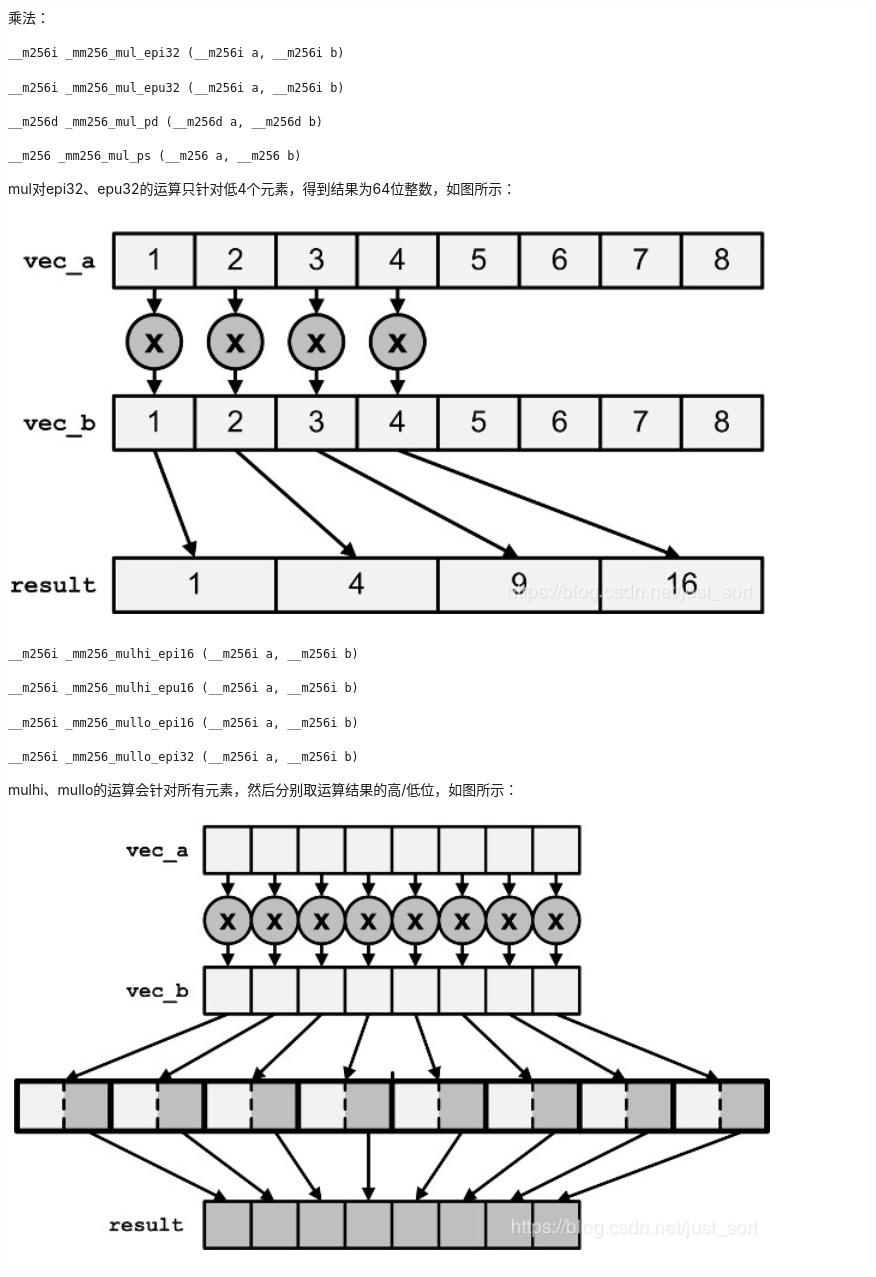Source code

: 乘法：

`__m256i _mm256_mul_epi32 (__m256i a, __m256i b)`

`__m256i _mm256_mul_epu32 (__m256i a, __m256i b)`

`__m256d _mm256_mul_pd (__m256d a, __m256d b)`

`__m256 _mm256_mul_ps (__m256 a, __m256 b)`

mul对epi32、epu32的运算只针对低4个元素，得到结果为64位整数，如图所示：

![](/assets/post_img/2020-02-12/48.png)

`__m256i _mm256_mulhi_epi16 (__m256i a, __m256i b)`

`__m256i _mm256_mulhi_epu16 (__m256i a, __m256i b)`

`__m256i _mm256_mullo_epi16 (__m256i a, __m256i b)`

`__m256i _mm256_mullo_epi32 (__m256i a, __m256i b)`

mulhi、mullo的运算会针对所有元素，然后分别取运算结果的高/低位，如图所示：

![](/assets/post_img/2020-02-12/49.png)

» EXERCISE DIRECTIONS
Give the lines of every item again with each "__m256i" swapped for "__m512i" and everything else left as it is. Omit the pictures.

» REPLY
Source code

: 乘法：

`__m512i _mm256_mul_epi32 (__m512i a, __m512i b)`

`__m512i _mm256_mul_epu32 (__m512i a, __m512i b)`

`__m256d _mm256_mul_pd (__m256d a, __m256d b)`

`__m256 _mm256_mul_ps (__m256 a, __m256 b)`

mul对epi32、epu32的运算只针对低4个元素，得到结果为64位整数，如图所示：

![](/assets/post_img/2020-02-12/48.png)

`__m512i _mm256_mulhi_epi16 (__m512i a, __m512i b)`

`__m512i _mm256_mulhi_epu16 (__m512i a, __m512i b)`

`__m512i _mm256_mullo_epi16 (__m512i a, __m512i b)`

`__m512i _mm256_mullo_epi32 (__m512i a, __m512i b)`

mulhi、mullo的运算会针对所有元素，然后分别取运算结果的高/低位，如图所示：

![](/assets/post_img/2020-02-12/49.png)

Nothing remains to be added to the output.